Dünkü yazının son cümlesiyle başlayalım:
“Çözüm sürecini kopuş riskiyle karşı karşıya bırakan diğer faktörler, sırasıyla Erdoğan'ın bakışındaki kırılma, sürecin aktörlerinin flulaşması, seçim sonrası siyasi partilerin oy-çözüm süreci arasında kurdukları bağlar ve yeni siyasi yelpaze olarak karşımıza çıkıyor."
Bunlara Rojava'da kronikleşen krizi, ülkede esen “üst akıl” açıklama furyasını, bu furyanın Kürt meselesi algısını kuşatması eklenirse, risk haritasının tüm yönleri çıkar.
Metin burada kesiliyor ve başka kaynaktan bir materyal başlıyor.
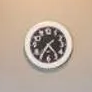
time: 4:35
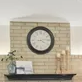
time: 4:13
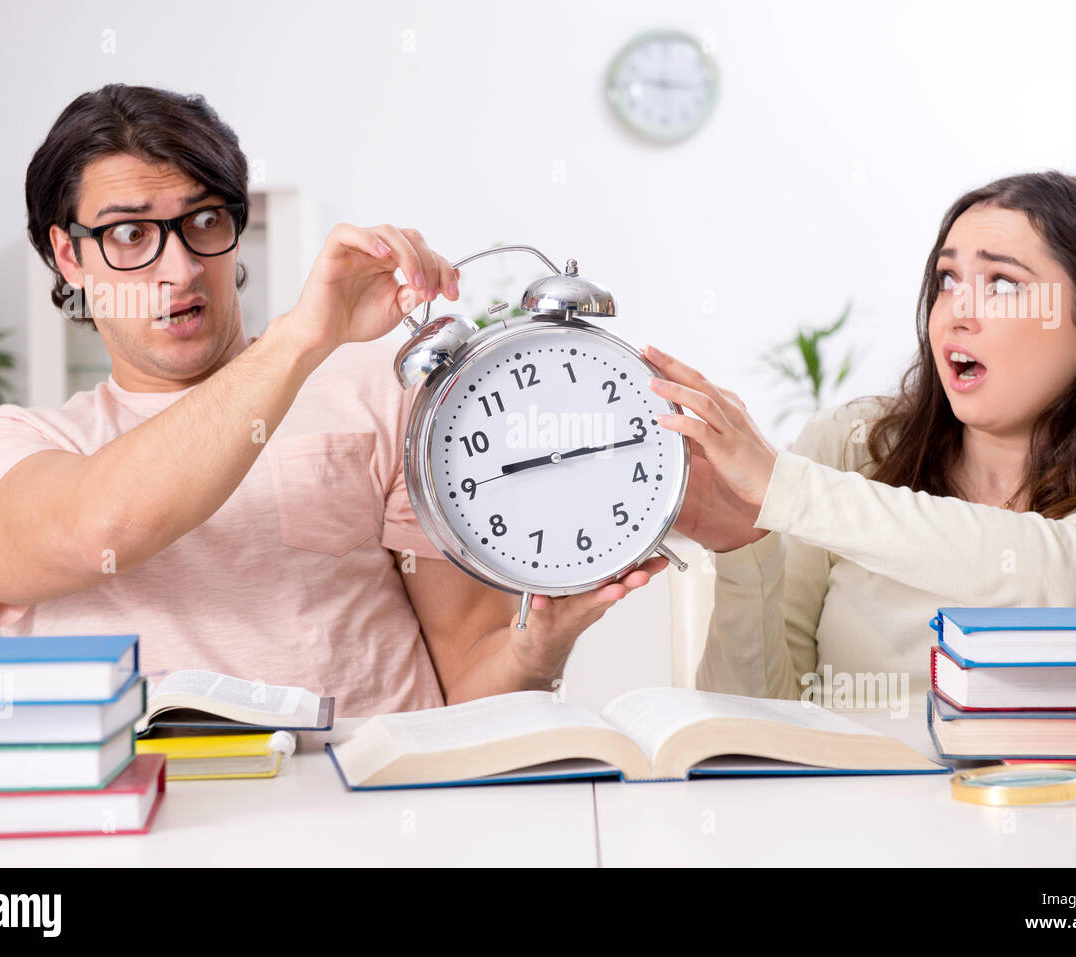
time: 9:16
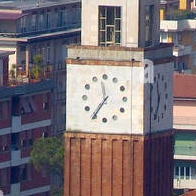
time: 11:35
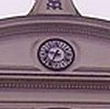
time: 9:34
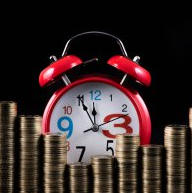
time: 11:55
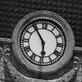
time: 5:54
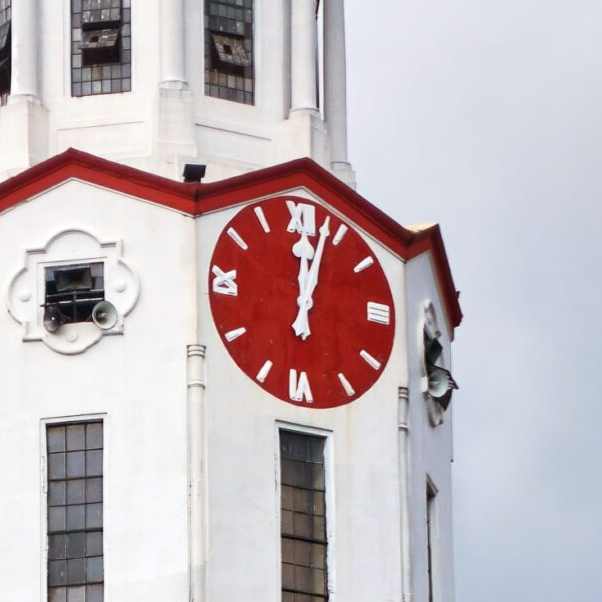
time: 12:03
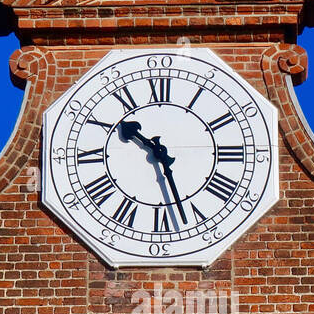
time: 10:27
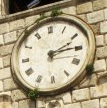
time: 2:14
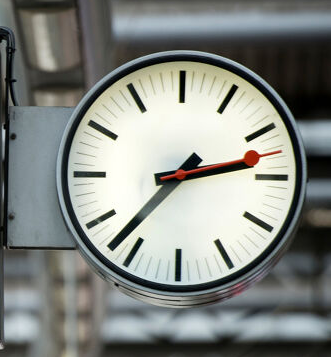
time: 2:36
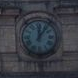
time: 12:06
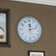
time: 12:12
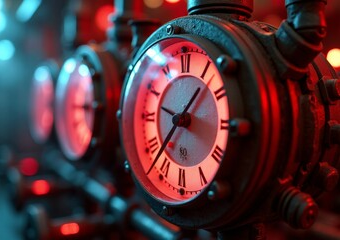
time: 1:36
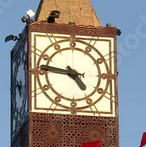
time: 4:46
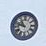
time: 10:48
Önce şunun altını çizelim: Türkiye'de çözüm süreci önce siyasi iktidarın, iktidarın başındaki ismin, Tayyip Erdoğan'ın iradesini göstermesiyle başladı. Bu siyasi iradenin ortaya çıkmasını sağlayan zorlayıcı faktörler, örneğin Kürtlerin mücadelesi, örneğin çatışmanın sürdürülemez hale gelmesi gibi unsurlar ne denli etkili olursa olsun, benzer örnekler bu tür süreçlerde siyasi iradenin ve cesaretin özerk ve özgül ağırlığının her zaman yüksek olduğunu göstermiştir.